Support Questions

Find answers, ask questions, and share your expertise

Raw Data Ingestion into Cluster

avatar
Contributor

I have question regarding, if we are creating common reservoir for the files in hadoop which can later be used for any purpose, may it be spark processing or pig or hive ...etc.

Now I have question on while sqooping data into the hadoop, which file format to choose, any industry wide standards ?

1)Text delimited ( compressed or un-compressed ?)

2) AVRO

3)Parquet

2 REPLIES 2

avatar

If your using HDFS just to land tables (rows and columns) extracted from an RDBMS via Sqoop, then just store it as raw text if your looking for speed. Compress it if your concerned about space in HDFS.

Use Avro if you want a schema for the data.

I would use Parquet for the final Hive table if the query access patterns are to select only a few columns and do aggregations. If the query access patterns are to select all the columns, then a columnar format such as Parquet would not be needed.

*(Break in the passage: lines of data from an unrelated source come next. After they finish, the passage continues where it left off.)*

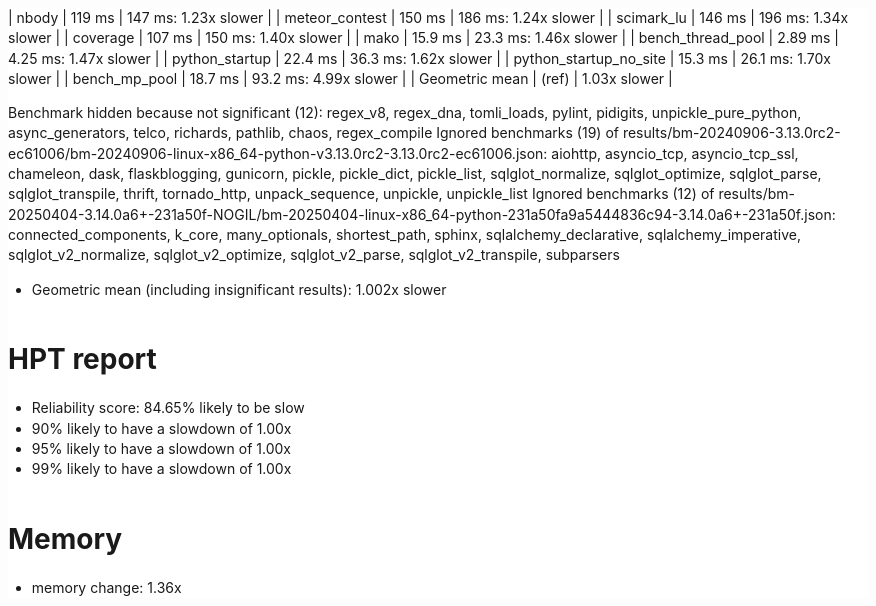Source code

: | nbody                      | 119 ms                                                       | 147 ms: 1.23x slower                                                   |
| meteor_contest             | 150 ms                                                       | 186 ms: 1.24x slower                                                   |
| scimark_lu                 | 146 ms                                                       | 196 ms: 1.34x slower                                                   |
| coverage                   | 107 ms                                                       | 150 ms: 1.40x slower                                                   |
| mako                       | 15.9 ms                                                      | 23.3 ms: 1.46x slower                                                  |
| bench_thread_pool          | 2.89 ms                                                      | 4.25 ms: 1.47x slower                                                  |
| python_startup             | 22.4 ms                                                      | 36.3 ms: 1.62x slower                                                  |
| python_startup_no_site     | 15.3 ms                                                      | 26.1 ms: 1.70x slower                                                  |
| bench_mp_pool              | 18.7 ms                                                      | 93.2 ms: 4.99x slower                                                  |
| Geometric mean             | (ref)                                                        | 1.03x slower                                                           |

Benchmark hidden because not significant (12): regex_v8, regex_dna, tomli_loads, pylint, pidigits, unpickle_pure_python, async_generators, telco, richards, pathlib, chaos, regex_compile
Ignored benchmarks (19) of results/bm-20240906-3.13.0rc2-ec61006/bm-20240906-linux-x86_64-python-v3.13.0rc2-3.13.0rc2-ec61006.json: aiohttp, asyncio_tcp, asyncio_tcp_ssl, chameleon, dask, flaskblogging, gunicorn, pickle, pickle_dict, pickle_list, sqlglot_normalize, sqlglot_optimize, sqlglot_parse, sqlglot_transpile, thrift, tornado_http, unpack_sequence, unpickle, unpickle_list
Ignored benchmarks (12) of results/bm-20250404-3.14.0a6+-231a50f-NOGIL/bm-20250404-linux-x86_64-python-231a50fa9a5444836c94-3.14.0a6+-231a50f.json: connected_components, k_core, many_optionals, shortest_path, sphinx, sqlalchemy_declarative, sqlalchemy_imperative, sqlglot_v2_normalize, sqlglot_v2_optimize, sqlglot_v2_parse, sqlglot_v2_transpile, subparsers

- Geometric mean (including insignificant results): 1.002x slower

# HPT report

- Reliability score: 84.65% likely to be slow
- 90% likely to have a slowdown of 1.00x
- 95% likely to have a slowdown of 1.00x
- 99% likely to have a slowdown of 1.00x

# Memory
- memory change: 1.36x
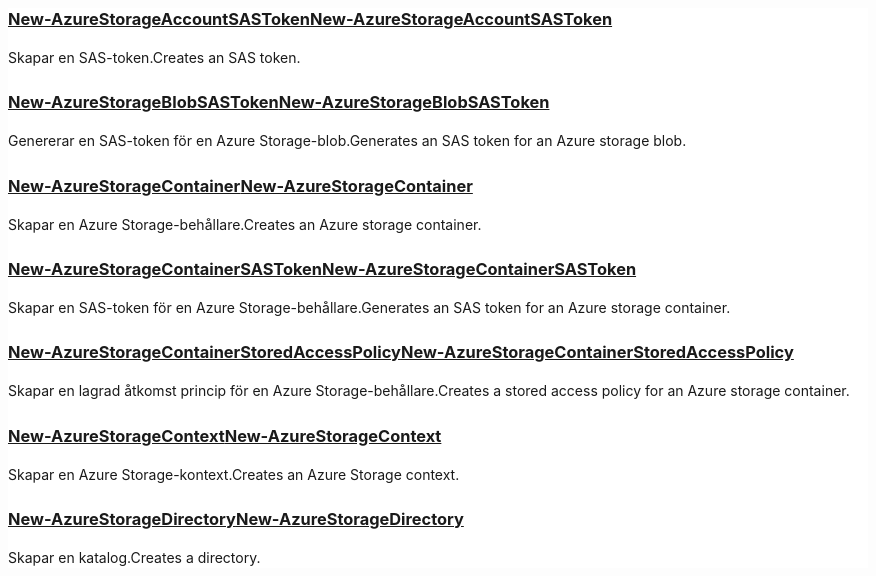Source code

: ### [<span data-ttu-id="18cc0-139">New-AzureStorageAccountSASToken</span><span class="sxs-lookup"><span data-stu-id="18cc0-139">New-AzureStorageAccountSASToken</span></span>](New-AzureStorageAccountSASToken.md)
<span data-ttu-id="18cc0-140">Skapar en SAS-token.</span><span class="sxs-lookup"><span data-stu-id="18cc0-140">Creates an SAS token.</span></span>

### [<span data-ttu-id="18cc0-141">New-AzureStorageBlobSASToken</span><span class="sxs-lookup"><span data-stu-id="18cc0-141">New-AzureStorageBlobSASToken</span></span>](New-AzureStorageBlobSASToken.md)
<span data-ttu-id="18cc0-142">Genererar en SAS-token för en Azure Storage-blob.</span><span class="sxs-lookup"><span data-stu-id="18cc0-142">Generates an SAS token for an Azure storage blob.</span></span>

### [<span data-ttu-id="18cc0-143">New-AzureStorageContainer</span><span class="sxs-lookup"><span data-stu-id="18cc0-143">New-AzureStorageContainer</span></span>](New-AzureStorageContainer.md)
<span data-ttu-id="18cc0-144">Skapar en Azure Storage-behållare.</span><span class="sxs-lookup"><span data-stu-id="18cc0-144">Creates an Azure storage container.</span></span>

### [<span data-ttu-id="18cc0-145">New-AzureStorageContainerSASToken</span><span class="sxs-lookup"><span data-stu-id="18cc0-145">New-AzureStorageContainerSASToken</span></span>](New-AzureStorageContainerSASToken.md)
<span data-ttu-id="18cc0-146">Skapar en SAS-token för en Azure Storage-behållare.</span><span class="sxs-lookup"><span data-stu-id="18cc0-146">Generates an SAS token for an Azure storage container.</span></span>

### [<span data-ttu-id="18cc0-147">New-AzureStorageContainerStoredAccessPolicy</span><span class="sxs-lookup"><span data-stu-id="18cc0-147">New-AzureStorageContainerStoredAccessPolicy</span></span>](New-AzureStorageContainerStoredAccessPolicy.md)
<span data-ttu-id="18cc0-148">Skapar en lagrad åtkomst princip för en Azure Storage-behållare.</span><span class="sxs-lookup"><span data-stu-id="18cc0-148">Creates a stored access policy for an Azure storage container.</span></span>

### [<span data-ttu-id="18cc0-149">New-AzureStorageContext</span><span class="sxs-lookup"><span data-stu-id="18cc0-149">New-AzureStorageContext</span></span>](New-AzureStorageContext.md)
<span data-ttu-id="18cc0-150">Skapar en Azure Storage-kontext.</span><span class="sxs-lookup"><span data-stu-id="18cc0-150">Creates an Azure Storage context.</span></span>

### [<span data-ttu-id="18cc0-151">New-AzureStorageDirectory</span><span class="sxs-lookup"><span data-stu-id="18cc0-151">New-AzureStorageDirectory</span></span>](New-AzureStorageDirectory.md)
<span data-ttu-id="18cc0-152">Skapar en katalog.</span><span class="sxs-lookup"><span data-stu-id="18cc0-152">Creates a directory.</span></span>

What type of analysis would you do on the files using Spark? Spark has a lot of optimizations for Parquet. Not only can Spark quickly parse and process data in Parquet files, Spark can also push filtering down to the disk layer via Predicate Pushdown Optimization. Spark can also process text files very quickly via the CSV parser from Databricks.

avatar
Rising Star

Usually If we are using sqoop to import the data from any RDBMS,following is the folder structure we maintain in hdfs

raw_tbl->/data/raw (Landing folder for the initial text data after sqoop import)

source_tbl ->/data/source/(Create source table as ORC by selecting the data from raw tbl)

master_tbl -> /data/publish/<partion> (Create a master table in ORC by creating a parttiion and move the data from the source_tbl)

If you are using spark to save the dataframe,better save the dataframe in ORC format,since it gives better compression than any other format( such as avro ,parquet)